I love life insurance. It is one of the best estate planning tools God created. Seriously. Let me tell you why. Even the person with the most modest of incomes can provide for their spouses, children, grandchildren, aunts, uncles and cousins to the third degree with the right life insurance policy. Moreover, it is the quickest way to get cash into the hands of your loved ones after your death. This is critical if you don’t have your funeral expenses covered because your loved ones will have to bear the burden of covering those costs (which can be upwards of $10,000 for a basic funeral) if you don’t take the time to plan ahead. Now that I have your attention, let me tell you how to set up your life insurance without it counting towards your estate for tax purposes! You did know your estate may have to pay taxes if it is valued above certain amount, right? That’s a whole nother blog post (yes, I said “nother”.)

So here is how it’s done:

First, termine how much you want to leave behind. Think funeral expenses (if you don’t have sufficient burial insurance), unpaid mortgage (if you don’t have mortgage cancelling insurance), the car note and other bills that will be dumped on your spouse and any special needs that your family may have (a mentally or physically challenged child or a spouse who makes substantially less than you do).
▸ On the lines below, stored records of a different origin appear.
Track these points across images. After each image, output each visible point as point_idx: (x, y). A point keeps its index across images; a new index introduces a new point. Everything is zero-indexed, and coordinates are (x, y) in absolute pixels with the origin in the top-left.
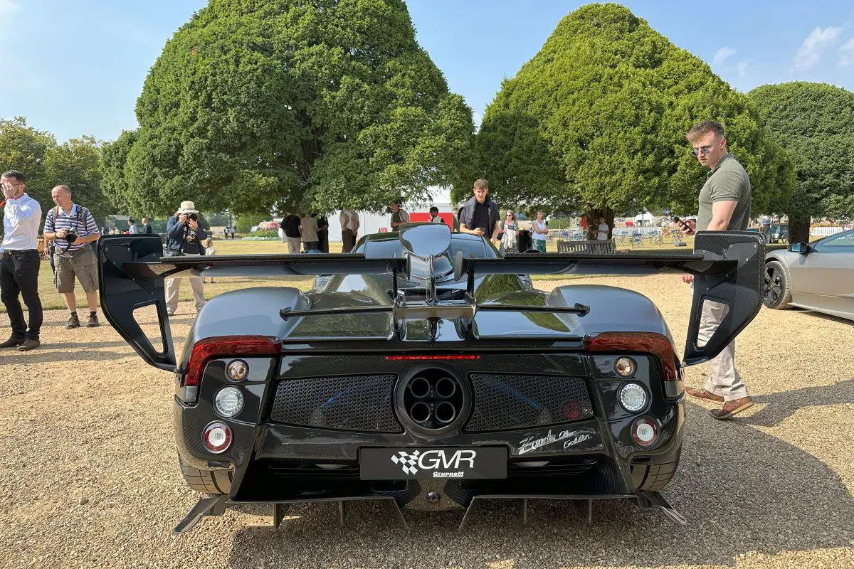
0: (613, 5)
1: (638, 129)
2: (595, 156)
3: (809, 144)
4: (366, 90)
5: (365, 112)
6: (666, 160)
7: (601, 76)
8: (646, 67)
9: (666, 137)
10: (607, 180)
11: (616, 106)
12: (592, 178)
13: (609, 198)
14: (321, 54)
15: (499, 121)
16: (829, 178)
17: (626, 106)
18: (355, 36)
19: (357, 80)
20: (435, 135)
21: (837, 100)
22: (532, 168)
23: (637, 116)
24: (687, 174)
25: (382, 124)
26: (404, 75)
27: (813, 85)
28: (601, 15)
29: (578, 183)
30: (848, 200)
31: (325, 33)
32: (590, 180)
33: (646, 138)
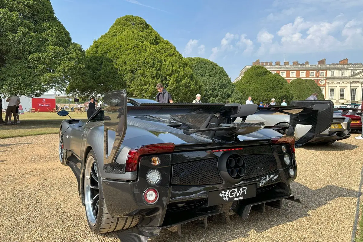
0: (139, 17)
1: (154, 69)
2: (138, 78)
3: (204, 80)
4: (33, 35)
5: (32, 46)
6: (164, 81)
7: (138, 45)
8: (154, 44)
9: (164, 72)
10: (144, 87)
11: (146, 58)
12: (138, 86)
13: (145, 95)
14: (6, 14)
15: (93, 58)
16: (210, 92)
17: (149, 59)
18: (25, 8)
19: (28, 30)
20: (69, 61)
21: (211, 65)
22: (111, 80)
23: (153, 63)
24: (172, 87)
25: (42, 52)
26: (52, 30)
27: (204, 59)
28: (134, 21)
29: (132, 88)
30: (216, 99)
31: (8, 4)
32: (137, 87)
33: (157, 72)
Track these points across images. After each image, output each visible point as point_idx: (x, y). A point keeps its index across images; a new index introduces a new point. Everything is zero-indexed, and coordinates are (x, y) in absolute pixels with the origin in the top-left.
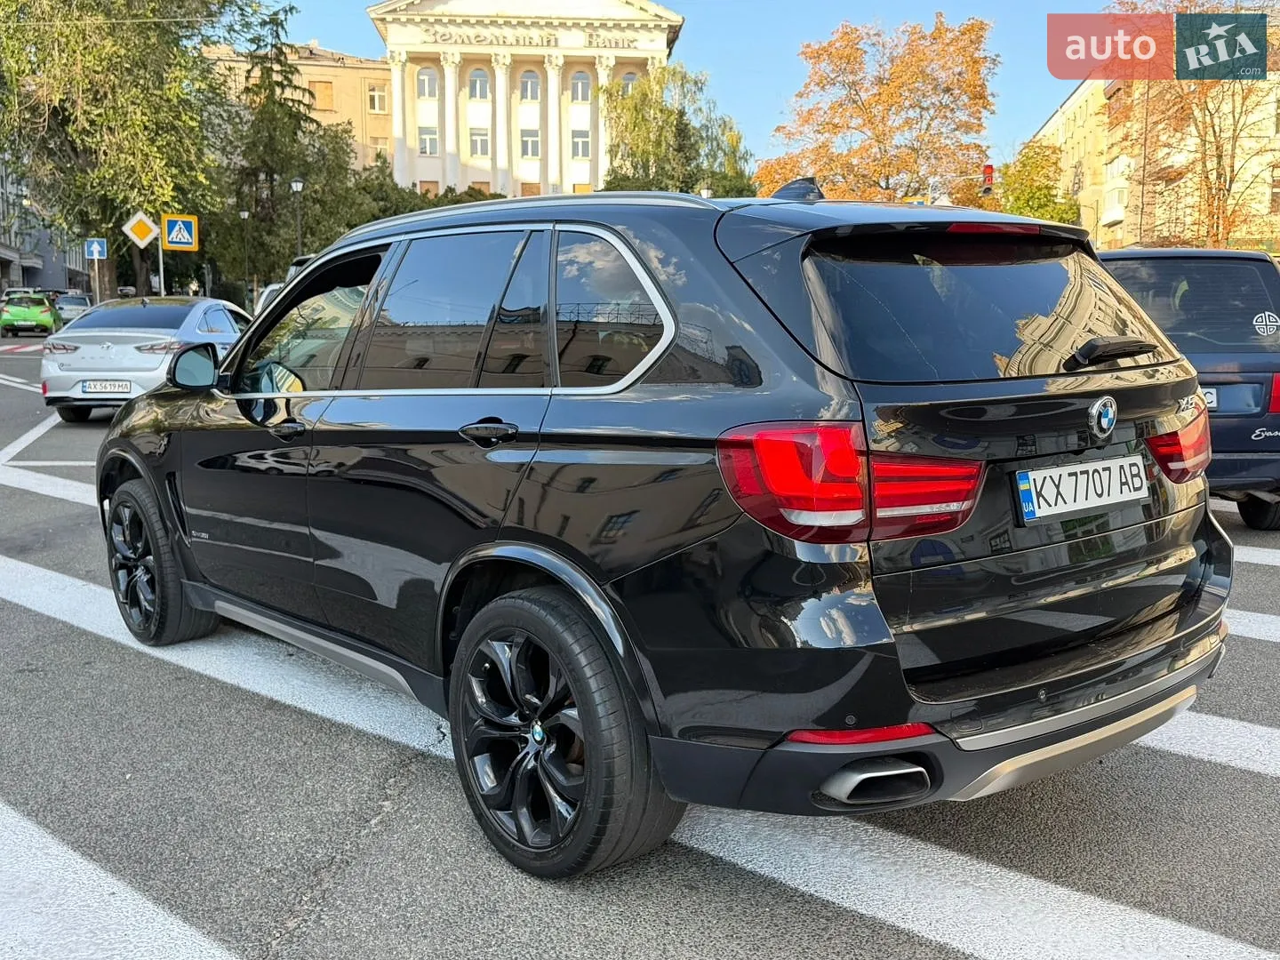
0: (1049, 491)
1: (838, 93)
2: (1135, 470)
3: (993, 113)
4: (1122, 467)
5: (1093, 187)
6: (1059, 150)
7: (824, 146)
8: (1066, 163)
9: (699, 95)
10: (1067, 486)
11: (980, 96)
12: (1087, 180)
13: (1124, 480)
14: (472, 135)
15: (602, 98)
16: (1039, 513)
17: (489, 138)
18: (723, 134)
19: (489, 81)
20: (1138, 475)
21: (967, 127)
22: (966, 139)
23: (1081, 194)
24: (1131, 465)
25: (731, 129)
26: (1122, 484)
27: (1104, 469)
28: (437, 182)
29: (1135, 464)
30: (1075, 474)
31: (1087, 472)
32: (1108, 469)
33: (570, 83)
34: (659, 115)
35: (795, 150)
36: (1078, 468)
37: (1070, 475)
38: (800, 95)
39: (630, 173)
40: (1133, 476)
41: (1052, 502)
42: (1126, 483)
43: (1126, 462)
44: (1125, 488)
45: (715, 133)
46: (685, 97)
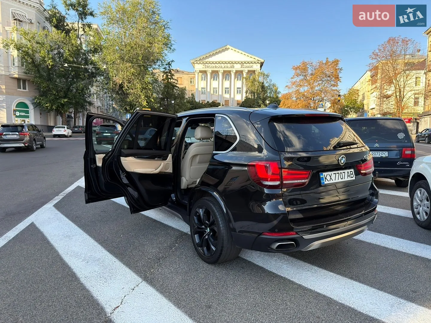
0: (328, 178)
1: (302, 77)
2: (351, 173)
3: (341, 82)
4: (348, 172)
5: (367, 100)
6: (358, 90)
7: (298, 90)
8: (361, 94)
9: (268, 79)
10: (333, 177)
11: (337, 78)
12: (366, 98)
13: (348, 175)
14: (213, 89)
15: (244, 80)
16: (325, 183)
17: (218, 90)
18: (273, 88)
19: (218, 76)
20: (352, 174)
21: (334, 86)
22: (333, 88)
23: (364, 101)
24: (350, 172)
25: (275, 86)
26: (348, 176)
27: (343, 173)
28: (205, 100)
29: (352, 171)
30: (335, 174)
31: (339, 173)
32: (344, 172)
33: (237, 76)
34: (258, 83)
35: (291, 91)
36: (336, 172)
37: (334, 174)
38: (292, 78)
39: (250, 97)
40: (351, 174)
41: (329, 180)
42: (349, 176)
43: (349, 171)
44: (349, 177)
45: (271, 87)
46: (264, 79)
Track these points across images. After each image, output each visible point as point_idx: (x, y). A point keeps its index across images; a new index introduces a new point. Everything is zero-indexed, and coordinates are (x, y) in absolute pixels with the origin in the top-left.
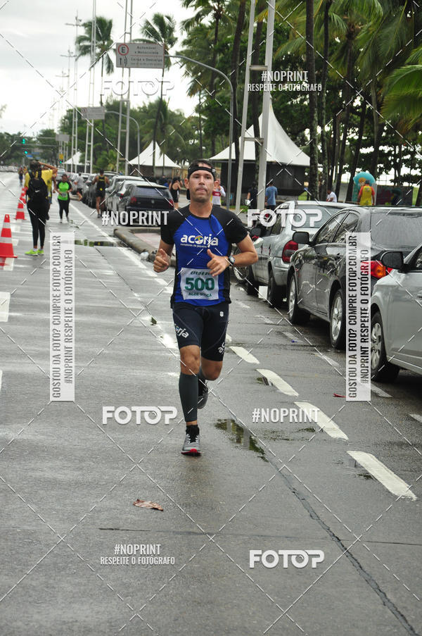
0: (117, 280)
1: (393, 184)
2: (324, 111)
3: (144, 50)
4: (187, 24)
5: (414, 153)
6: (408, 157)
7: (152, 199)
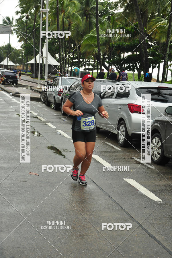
0: (4, 102)
1: (83, 71)
2: (63, 48)
3: (5, 28)
4: (17, 20)
5: (89, 62)
6: (88, 63)
7: (10, 76)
If you you plan properly, your family will make it through the transition of losing a loved one with a lot more comfort than if you fail to plan. Second, if you have a taxable estate you should consider changing the ownership of your policy from you to someone else. This is how you will avoid having the cash value of the policy counting towards your estate for tax purposes. The policy will be taken out on your life but it will be owned by someone else. This has to be someone you trust because as the owner they can change beneficiaries and alter the terms of the policy. Keep that in mind. You can also set up a life insurance trust that will hold the proceeds of the policy and distribute them after your death according to your wishes. To reap the tax advantages, you must name a third party as the trustee. (More on trusts and how they work later.)

Estate planning gives you a reservoir of options that are custom made for your family. Everyone may not need a trust, but everyone needs a basic will, power of attorney, advance directive and life insurance. It is the best way to show your family you love them after you are gone.